The agony that she’d sustained.

Theo was right. We should just end him. Wipe out that possibility.

“Morgan said…” She blinked as she processed through the memory. “I…I thought she meant it hypothetically.”

“The question is, did you mean it when you said yes?” My question hovered in the dense air.

She shifted, fear darting her attention left and right before she turned her fierce gaze back to us. “Yes.”

“Then we need to go, and we go now,” I told her.

She hesitated for one more beat, glancing back and forth again, before she came running our way. We hurried her to the SUV and ushered her into the back seat, the blacked-out windows obscuring that she was there. We already had a car seat ready, and she fumbled to get her son buckled while I jumped into the driver’s seat and turned over the ignition.

It roared, and Theo jumped into the back with them, sitting guard as I slowly pulled from our hiding place. I took it cool and casual as we bounced along the side road as if we were just another person going about their day.

While two fragile lives were getting ready to change.

Gravity pulled in the cab of the Suburban. Confusion and hope. Dread and fear.

“Is this really happening?” Sophia whispered into the disorder.

“It’s real,” Theo rumbled, and I could hear the frenzy he was holding back. The violence that pulsed through his veins as he watched for things to go south.

“What happens now?” she asked, disbelief in her voice.

“We take you to a safehouse where you’ll stay for a few months until you’re ready to move on to your new lives,” I explained.

“Out in the open?
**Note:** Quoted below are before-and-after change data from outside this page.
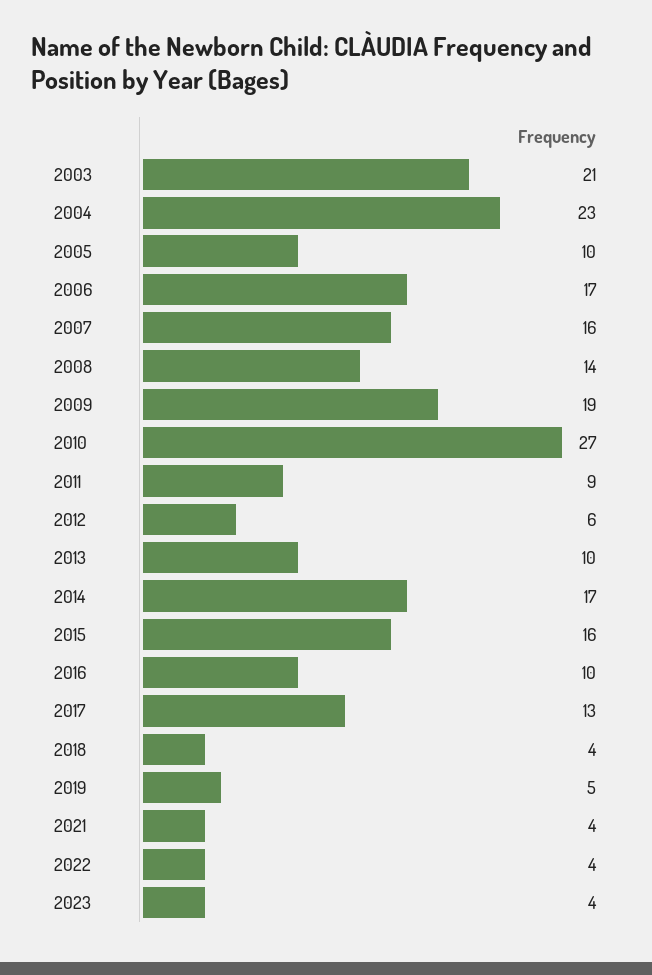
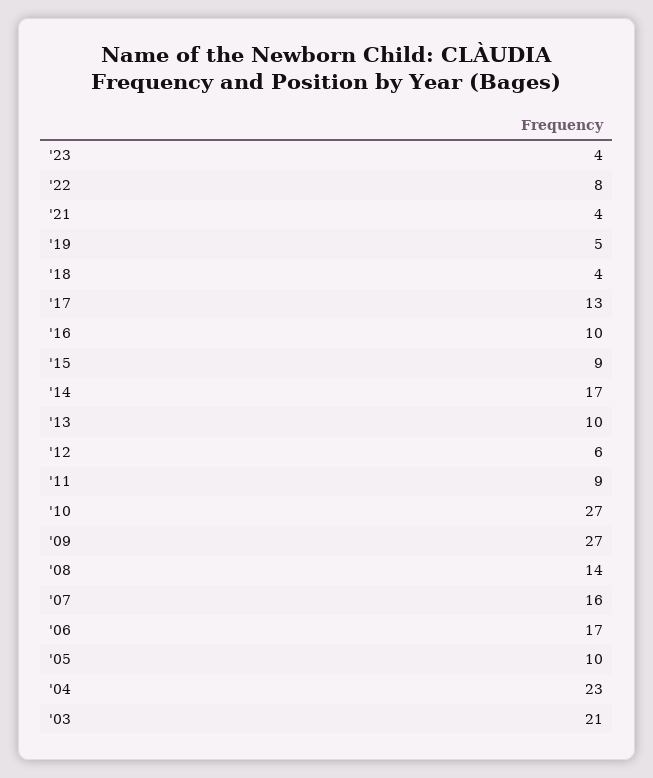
  {
    "2003": 21,
    "2004": 23,
    "2005": 10,
    "2006": 17,
    "2007": 16,
    "2008": 14,
-   "2009": 19,
+   "2009": 27,
    "2010": 27,
    "2011": 9,
    "2012": 6,
    "2013": 10,
    "2014": 17,
-   "2015": 16,
+   "2015": 9,
    "2016": 10,
    "2017": 13,
    "2018": 4,
    "2019": 5,
    "2021": 4,
-   "2022": 4,
+   "2022": 8,
    "2023": 4
  }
He’ll hunt for us. He won’t stop until he finds us.”

“He won’t be able to. You’ll have a completely new identity.”

“How? Are you…part of the witness protection program or something?”
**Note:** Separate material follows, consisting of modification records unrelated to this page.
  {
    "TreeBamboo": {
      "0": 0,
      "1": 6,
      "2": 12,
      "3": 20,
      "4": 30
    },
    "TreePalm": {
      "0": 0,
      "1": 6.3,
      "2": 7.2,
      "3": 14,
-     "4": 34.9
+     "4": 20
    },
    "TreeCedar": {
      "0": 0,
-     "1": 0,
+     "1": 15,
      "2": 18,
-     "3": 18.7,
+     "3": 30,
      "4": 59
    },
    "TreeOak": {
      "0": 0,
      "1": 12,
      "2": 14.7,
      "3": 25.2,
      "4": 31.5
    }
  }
Theo sent me a knowing glance through the rearview mirror, and I mumbled, “Something like that.”

Not at all except for the fact that we would do everything it took to conceal them. To keep them safe.

The longest time passed as I took a few turns through Eugene, covering our tracks in a maze of turns that led us farther out of the city. Then I took to a desolate two-lane road that would lead us to where we’d left the actual truck we’d be driving back to Moonlit Ridge.

The thick forest grew up close to the edge of the road as we traveled farther and farther from the nightmares that they’d lived.

“How do you make sure he can never find us?” she finally asked.

I didn’t have time to answer before we were suddenly rammed in the back.

A scream tore through at the impact, Sophia’s fear blistering like a shockwave through the cab.

“Shit,” I grunted. The Suburban lurched forward, and my hands jerked at the wheel as I struggled to keep from skidding out of control.

Theo’s attention flew behind him out the back window.

“Tundra.” He gritted it as he pulled the gun from the holster hidden under his shirt.

Fuck.

“He’ll kill us,” she wheezed, gripping onto Theo’s leg where he sat beside her in the back.

“He won’t have the chance,” Theo promised.